Find every line in the entries that holds the string "input" and report it.

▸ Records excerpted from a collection
━━━━━━━━━━━━━━━━

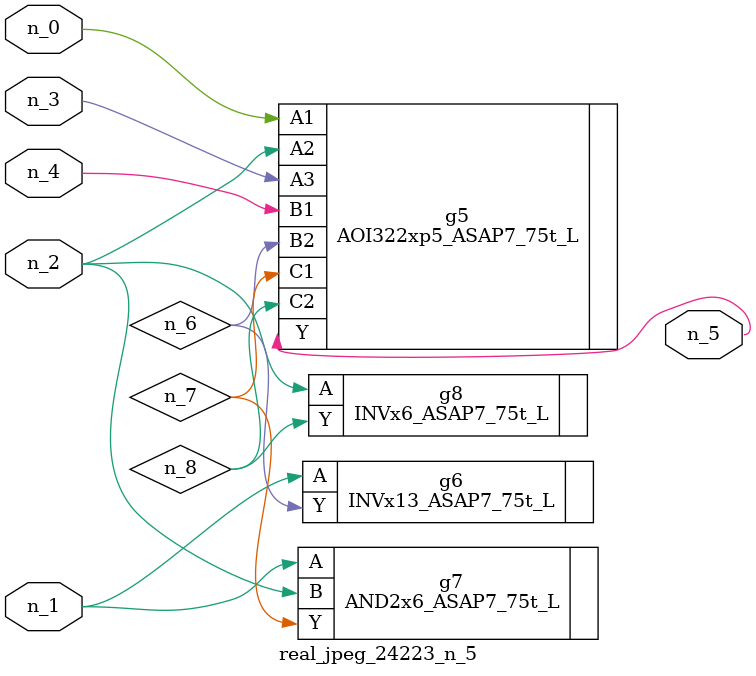
<source format=v>
module real_jpeg_24223_n_5 (n_4, n_0, n_1, n_2, n_3, n_5);

input n_4;
input n_0;
input n_1;
input n_2;
input n_3;

output n_5;

wire n_8;
wire n_6;
wire n_7;

AOI322xp5_ASAP7_75t_L g5 ( 
.A1(n_0),
.A2(n_2),
.A3(n_3),
.B1(n_4),
.B2(n_6),
.C1(n_7),
.C2(n_8),
.Y(n_5)
);

INVx13_ASAP7_75t_L g6 ( 
.A(n_1),
.Y(n_6)
);

AND2x6_ASAP7_75t_L g7 ( 
.A(n_1),
.B(n_2),
.Y(n_7)
);

INVx6_ASAP7_75t_L g8 ( 
.A(n_2),
.Y(n_8)
);


endmodule
</source>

━━━━━━━━━━━━━━━━

▸ Answer section
input n_4;
input n_0;
input n_1;
input n_2;
input n_3;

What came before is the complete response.